Elham Salah, head of the Museums Sector at the Ministry, said that a committee from the ministry have chosen antiquities to be showcased in the museum.

She added that the idea of establishing the Sohag National Museum began in 1993 and was halted due to engineering and technical matters, resuming work in 2006 before stopping again after the 2011 revolution. Some reasons for the delays included contractor problems and weak funding.

In 2015, the project had been re-examined and work was finally resumed in 2016, Salah said.

Governor of Sohag Aymab Abdel Moniem said that Sohag National Museum is the most anticipated tourism project in the governorate for more than a quarter of a century.
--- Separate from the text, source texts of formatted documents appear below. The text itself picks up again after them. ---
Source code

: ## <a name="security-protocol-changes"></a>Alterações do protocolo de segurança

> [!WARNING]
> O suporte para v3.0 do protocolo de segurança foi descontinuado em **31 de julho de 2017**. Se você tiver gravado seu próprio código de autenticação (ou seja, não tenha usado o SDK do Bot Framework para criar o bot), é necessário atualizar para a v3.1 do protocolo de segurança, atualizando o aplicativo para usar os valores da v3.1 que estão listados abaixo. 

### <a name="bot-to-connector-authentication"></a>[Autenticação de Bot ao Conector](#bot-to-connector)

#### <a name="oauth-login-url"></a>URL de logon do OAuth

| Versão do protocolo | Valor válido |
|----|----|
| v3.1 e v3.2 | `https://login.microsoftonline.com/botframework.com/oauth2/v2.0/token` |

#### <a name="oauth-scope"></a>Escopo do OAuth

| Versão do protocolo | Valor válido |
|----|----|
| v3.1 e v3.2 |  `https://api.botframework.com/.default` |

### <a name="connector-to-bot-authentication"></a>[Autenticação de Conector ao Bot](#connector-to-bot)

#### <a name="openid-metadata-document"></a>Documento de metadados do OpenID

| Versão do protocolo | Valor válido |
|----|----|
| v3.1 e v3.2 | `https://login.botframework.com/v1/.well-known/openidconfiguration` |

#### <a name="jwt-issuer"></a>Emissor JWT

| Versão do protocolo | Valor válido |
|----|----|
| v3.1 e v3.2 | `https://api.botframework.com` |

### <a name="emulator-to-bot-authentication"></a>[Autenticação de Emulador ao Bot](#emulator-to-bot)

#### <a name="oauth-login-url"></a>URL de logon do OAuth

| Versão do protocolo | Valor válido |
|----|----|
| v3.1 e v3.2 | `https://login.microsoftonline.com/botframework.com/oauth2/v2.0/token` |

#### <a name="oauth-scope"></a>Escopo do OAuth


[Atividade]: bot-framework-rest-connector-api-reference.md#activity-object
The governor said that development work in the area surrounding the museum has been completed. Moniem said that Sisi will also open development work at the temple of Abydos.

According to Antiquates Ministry, the museum will include a basement which features a number of artifacts that reveal the religious thought of ancient Egyptians and their concepts of resurrection and immortality, as well as the pilgrimage during the Pharaonic, Coptic and Islamic times.

The ground floor of the building displays Pharaonic statues and antiquities of the first and second dynasties of ancient Egypt, as well as artifacts from archaeological excavations in the governorate.

Some artifacts in the building were transferred from the Egyptian Museum in Tahrir, the Coptic Museum, and the Museum of Islamic Art to reveal Sohag’s long history, particularly from the eras of the first and second dynasties.